Dataset entries

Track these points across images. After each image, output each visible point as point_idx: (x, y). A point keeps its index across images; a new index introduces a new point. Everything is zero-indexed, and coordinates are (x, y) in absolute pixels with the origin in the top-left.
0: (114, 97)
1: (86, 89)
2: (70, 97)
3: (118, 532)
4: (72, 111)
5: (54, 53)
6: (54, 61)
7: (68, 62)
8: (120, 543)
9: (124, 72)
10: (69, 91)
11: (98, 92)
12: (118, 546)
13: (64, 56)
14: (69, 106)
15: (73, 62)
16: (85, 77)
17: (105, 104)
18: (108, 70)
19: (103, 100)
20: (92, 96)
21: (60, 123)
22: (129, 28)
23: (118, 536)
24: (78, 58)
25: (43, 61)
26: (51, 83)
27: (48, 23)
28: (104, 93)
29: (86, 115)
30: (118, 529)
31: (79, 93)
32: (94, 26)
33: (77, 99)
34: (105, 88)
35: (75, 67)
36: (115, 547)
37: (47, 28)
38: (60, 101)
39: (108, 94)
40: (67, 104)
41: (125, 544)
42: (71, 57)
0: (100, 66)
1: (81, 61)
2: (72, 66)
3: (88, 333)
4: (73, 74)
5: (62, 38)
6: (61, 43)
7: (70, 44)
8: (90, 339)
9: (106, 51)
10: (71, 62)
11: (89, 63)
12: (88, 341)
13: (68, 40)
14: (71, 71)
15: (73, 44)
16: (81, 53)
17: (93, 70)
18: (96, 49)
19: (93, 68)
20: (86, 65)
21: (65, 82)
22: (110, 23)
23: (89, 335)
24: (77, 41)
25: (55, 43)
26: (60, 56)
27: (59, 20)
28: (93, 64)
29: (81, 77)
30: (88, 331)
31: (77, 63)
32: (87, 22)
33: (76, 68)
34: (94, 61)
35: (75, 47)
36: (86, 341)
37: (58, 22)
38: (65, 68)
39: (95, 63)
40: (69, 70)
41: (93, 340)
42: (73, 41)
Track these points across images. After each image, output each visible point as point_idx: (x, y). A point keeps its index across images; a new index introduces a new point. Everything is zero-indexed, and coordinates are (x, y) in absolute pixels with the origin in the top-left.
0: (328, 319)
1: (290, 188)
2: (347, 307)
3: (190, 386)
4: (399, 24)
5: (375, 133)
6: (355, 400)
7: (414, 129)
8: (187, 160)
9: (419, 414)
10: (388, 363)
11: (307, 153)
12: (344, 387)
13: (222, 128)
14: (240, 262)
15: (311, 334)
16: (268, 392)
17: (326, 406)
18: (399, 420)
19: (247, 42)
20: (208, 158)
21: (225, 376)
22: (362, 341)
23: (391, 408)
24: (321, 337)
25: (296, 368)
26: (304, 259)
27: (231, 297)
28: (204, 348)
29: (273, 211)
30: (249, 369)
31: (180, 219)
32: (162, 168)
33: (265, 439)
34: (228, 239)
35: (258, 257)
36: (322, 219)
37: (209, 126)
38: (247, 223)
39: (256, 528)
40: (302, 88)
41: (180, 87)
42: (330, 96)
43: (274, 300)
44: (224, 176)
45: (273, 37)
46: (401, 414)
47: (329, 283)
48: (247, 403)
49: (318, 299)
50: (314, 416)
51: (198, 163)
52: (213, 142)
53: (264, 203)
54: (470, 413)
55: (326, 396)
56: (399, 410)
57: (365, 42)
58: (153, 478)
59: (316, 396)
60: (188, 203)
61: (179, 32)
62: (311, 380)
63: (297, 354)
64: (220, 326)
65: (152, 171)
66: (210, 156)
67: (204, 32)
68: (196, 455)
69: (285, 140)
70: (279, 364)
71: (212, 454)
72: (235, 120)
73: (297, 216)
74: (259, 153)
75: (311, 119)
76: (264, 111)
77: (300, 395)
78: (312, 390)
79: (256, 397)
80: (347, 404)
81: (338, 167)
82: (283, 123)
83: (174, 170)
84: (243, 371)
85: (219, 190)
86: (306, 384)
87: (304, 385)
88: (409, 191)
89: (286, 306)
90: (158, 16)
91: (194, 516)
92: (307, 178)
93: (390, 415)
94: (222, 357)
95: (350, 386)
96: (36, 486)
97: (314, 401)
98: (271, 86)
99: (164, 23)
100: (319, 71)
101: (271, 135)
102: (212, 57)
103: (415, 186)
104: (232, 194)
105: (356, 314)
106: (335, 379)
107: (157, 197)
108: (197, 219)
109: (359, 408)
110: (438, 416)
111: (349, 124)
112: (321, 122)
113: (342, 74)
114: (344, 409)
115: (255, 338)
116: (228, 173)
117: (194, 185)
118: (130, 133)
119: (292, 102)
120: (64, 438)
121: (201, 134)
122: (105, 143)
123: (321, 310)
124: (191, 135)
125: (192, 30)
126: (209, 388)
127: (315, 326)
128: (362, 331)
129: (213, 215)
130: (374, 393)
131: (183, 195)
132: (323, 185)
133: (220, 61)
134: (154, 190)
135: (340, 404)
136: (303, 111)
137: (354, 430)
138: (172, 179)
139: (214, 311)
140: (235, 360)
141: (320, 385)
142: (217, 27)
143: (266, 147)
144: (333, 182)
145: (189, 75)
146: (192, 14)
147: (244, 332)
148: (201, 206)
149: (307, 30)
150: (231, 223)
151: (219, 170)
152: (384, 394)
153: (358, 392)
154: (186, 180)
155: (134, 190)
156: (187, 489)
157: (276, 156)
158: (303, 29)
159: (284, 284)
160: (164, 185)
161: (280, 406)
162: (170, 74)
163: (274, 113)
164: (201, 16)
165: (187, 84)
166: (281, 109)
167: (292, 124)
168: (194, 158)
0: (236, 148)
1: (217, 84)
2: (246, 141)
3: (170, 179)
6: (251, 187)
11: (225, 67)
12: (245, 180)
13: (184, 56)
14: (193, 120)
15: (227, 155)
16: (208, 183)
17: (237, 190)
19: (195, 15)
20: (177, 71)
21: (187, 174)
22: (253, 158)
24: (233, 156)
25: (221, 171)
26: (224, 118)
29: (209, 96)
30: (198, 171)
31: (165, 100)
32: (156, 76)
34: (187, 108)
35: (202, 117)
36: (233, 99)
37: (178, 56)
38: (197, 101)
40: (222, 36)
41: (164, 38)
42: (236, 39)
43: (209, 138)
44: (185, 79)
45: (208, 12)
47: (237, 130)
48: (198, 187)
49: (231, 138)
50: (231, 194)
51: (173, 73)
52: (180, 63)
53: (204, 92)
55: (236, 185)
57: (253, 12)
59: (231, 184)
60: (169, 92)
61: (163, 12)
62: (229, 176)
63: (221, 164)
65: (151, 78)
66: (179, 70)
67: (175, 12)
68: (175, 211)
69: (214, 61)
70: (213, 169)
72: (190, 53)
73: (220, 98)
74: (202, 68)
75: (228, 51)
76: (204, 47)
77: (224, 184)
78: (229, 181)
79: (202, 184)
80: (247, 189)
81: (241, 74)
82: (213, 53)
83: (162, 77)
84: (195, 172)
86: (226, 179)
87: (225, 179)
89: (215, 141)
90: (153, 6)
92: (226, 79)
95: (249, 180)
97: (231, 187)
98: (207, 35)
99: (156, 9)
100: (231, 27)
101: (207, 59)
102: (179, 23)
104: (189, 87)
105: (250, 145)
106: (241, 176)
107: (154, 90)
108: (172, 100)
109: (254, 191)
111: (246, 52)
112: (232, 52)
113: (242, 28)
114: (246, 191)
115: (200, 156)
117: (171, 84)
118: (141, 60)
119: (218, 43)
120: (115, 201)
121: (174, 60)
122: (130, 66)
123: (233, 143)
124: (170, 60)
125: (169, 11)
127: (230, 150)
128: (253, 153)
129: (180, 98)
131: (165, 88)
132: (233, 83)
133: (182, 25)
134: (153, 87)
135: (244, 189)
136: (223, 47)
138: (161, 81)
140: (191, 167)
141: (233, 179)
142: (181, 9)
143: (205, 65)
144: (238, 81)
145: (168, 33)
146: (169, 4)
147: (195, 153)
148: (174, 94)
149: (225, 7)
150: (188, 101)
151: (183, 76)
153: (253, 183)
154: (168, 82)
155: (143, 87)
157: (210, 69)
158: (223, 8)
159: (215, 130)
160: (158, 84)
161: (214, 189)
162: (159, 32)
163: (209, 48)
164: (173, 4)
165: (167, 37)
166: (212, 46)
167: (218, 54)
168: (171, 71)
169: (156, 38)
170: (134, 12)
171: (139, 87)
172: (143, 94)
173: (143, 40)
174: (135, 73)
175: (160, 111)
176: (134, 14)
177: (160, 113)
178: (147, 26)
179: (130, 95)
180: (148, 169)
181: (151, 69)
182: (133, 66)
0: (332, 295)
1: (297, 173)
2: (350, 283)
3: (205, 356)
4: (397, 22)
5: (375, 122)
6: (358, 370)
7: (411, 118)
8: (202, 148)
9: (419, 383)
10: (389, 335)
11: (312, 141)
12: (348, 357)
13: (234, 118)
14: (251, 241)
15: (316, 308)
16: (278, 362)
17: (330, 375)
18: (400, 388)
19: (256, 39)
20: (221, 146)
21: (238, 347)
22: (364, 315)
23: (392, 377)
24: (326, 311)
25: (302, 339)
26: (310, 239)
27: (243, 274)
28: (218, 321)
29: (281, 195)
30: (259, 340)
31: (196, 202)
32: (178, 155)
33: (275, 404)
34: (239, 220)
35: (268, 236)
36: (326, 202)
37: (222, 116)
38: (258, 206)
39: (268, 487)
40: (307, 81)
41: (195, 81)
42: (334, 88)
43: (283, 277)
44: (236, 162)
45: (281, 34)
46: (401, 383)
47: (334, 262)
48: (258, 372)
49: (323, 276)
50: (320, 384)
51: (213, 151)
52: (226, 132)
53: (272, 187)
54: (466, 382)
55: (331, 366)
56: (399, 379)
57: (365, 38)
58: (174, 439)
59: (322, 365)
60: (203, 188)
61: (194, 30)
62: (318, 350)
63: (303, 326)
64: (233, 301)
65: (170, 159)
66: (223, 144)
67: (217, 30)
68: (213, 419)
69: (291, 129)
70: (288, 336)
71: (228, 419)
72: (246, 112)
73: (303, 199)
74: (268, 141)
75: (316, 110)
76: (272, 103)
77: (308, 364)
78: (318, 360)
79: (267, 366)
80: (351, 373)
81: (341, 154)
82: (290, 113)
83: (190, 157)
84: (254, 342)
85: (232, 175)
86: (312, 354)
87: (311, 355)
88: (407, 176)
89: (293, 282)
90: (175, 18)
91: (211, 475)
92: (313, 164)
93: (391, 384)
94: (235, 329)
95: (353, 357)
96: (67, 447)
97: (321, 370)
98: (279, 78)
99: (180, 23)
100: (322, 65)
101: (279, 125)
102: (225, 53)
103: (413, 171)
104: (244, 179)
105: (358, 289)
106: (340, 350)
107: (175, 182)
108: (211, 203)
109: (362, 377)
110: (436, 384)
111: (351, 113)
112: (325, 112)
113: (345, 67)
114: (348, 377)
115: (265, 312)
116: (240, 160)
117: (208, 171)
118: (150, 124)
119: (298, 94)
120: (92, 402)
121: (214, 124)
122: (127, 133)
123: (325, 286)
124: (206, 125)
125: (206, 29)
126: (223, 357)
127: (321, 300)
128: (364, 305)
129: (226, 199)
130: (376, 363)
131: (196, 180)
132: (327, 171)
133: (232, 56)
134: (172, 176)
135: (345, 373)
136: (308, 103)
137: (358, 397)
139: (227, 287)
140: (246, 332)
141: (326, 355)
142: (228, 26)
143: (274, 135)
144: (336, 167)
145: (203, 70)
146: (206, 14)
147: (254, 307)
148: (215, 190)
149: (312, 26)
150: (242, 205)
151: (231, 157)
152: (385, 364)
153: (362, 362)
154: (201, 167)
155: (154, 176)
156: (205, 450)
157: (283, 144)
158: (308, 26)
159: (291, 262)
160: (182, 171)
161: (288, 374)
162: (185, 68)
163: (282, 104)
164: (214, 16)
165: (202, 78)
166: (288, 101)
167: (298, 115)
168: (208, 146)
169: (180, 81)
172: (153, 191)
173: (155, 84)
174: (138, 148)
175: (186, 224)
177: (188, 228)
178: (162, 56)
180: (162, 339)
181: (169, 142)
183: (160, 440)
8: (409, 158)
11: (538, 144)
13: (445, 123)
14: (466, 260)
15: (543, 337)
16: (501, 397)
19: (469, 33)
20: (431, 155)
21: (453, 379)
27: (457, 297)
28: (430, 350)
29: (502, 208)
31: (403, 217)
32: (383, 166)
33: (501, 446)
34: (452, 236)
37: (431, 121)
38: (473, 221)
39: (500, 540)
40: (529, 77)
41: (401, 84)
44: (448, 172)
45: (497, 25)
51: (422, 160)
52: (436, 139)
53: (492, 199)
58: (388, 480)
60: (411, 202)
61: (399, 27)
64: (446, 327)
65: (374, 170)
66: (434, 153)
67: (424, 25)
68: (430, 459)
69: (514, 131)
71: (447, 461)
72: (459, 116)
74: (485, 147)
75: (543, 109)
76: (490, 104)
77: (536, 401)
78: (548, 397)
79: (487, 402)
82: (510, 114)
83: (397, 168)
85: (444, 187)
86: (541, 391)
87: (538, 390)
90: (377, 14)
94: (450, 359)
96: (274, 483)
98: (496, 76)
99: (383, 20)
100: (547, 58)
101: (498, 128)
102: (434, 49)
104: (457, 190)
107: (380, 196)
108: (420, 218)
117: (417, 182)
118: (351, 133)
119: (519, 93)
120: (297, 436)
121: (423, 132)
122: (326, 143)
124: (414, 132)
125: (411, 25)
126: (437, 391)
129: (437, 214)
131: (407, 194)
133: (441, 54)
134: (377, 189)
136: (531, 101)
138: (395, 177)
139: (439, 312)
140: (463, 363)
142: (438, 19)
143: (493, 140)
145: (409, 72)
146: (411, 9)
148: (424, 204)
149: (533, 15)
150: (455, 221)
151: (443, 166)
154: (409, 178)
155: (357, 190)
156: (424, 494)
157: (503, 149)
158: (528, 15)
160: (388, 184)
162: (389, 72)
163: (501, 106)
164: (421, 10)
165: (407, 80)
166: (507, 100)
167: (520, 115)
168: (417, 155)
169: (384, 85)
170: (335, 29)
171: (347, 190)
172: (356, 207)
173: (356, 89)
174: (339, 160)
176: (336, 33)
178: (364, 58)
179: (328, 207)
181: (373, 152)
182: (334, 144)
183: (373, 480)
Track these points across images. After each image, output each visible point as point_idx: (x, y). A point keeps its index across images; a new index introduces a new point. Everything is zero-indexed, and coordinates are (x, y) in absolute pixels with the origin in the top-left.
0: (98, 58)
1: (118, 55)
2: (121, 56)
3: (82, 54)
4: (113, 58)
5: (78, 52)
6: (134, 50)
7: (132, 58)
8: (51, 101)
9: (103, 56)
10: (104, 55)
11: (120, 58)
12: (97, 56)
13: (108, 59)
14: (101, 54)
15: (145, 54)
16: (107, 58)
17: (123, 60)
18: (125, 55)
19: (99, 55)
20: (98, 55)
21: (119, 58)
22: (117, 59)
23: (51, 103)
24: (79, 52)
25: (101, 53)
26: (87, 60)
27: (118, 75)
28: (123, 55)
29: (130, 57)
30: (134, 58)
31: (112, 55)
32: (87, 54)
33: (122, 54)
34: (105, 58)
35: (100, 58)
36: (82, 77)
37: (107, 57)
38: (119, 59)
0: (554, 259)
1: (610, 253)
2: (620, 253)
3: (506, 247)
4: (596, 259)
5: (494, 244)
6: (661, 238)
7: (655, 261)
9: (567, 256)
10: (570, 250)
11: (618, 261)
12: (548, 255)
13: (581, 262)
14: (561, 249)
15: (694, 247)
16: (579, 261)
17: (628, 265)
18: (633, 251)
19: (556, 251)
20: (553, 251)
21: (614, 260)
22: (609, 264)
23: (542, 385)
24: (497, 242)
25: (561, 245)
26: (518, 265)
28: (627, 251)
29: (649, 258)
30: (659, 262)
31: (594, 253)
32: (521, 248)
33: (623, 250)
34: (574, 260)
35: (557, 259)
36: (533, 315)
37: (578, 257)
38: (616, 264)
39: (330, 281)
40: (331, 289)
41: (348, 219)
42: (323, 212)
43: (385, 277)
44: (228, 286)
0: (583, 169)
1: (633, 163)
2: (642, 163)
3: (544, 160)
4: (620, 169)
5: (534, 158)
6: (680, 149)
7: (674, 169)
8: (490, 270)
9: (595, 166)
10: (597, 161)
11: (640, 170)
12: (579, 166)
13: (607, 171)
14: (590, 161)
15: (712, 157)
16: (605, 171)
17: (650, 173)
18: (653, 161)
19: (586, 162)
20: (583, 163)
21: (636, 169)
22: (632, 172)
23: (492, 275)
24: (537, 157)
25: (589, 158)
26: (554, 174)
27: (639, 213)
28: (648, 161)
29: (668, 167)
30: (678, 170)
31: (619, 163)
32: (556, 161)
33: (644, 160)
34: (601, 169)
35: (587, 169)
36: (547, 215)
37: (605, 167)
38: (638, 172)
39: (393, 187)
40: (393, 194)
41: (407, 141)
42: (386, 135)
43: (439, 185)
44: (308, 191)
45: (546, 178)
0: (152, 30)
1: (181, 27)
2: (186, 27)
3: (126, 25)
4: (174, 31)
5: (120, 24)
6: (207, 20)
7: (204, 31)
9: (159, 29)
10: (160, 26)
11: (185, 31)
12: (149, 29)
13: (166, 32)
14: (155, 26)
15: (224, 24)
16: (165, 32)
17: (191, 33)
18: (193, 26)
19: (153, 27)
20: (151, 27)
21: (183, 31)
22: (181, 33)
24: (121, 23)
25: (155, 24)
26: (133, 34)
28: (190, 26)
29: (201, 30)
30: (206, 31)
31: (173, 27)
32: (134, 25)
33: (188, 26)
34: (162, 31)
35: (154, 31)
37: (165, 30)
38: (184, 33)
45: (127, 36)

▶ ASSIGNMENT
Write out the lines of the records verbatim, starting at the line containing "39: (330, 281)" and ending after the line containing "11: (640, 170)".

▶ ANSWER BELOW
39: (330, 281)
40: (331, 289)
41: (348, 219)
42: (323, 212)
43: (385, 277)
44: (228, 286)
0: (583, 169)
1: (633, 163)
2: (642, 163)
3: (544, 160)
4: (620, 169)
5: (534, 158)
6: (680, 149)
7: (674, 169)
8: (490, 270)
9: (595, 166)
10: (597, 161)
11: (640, 170)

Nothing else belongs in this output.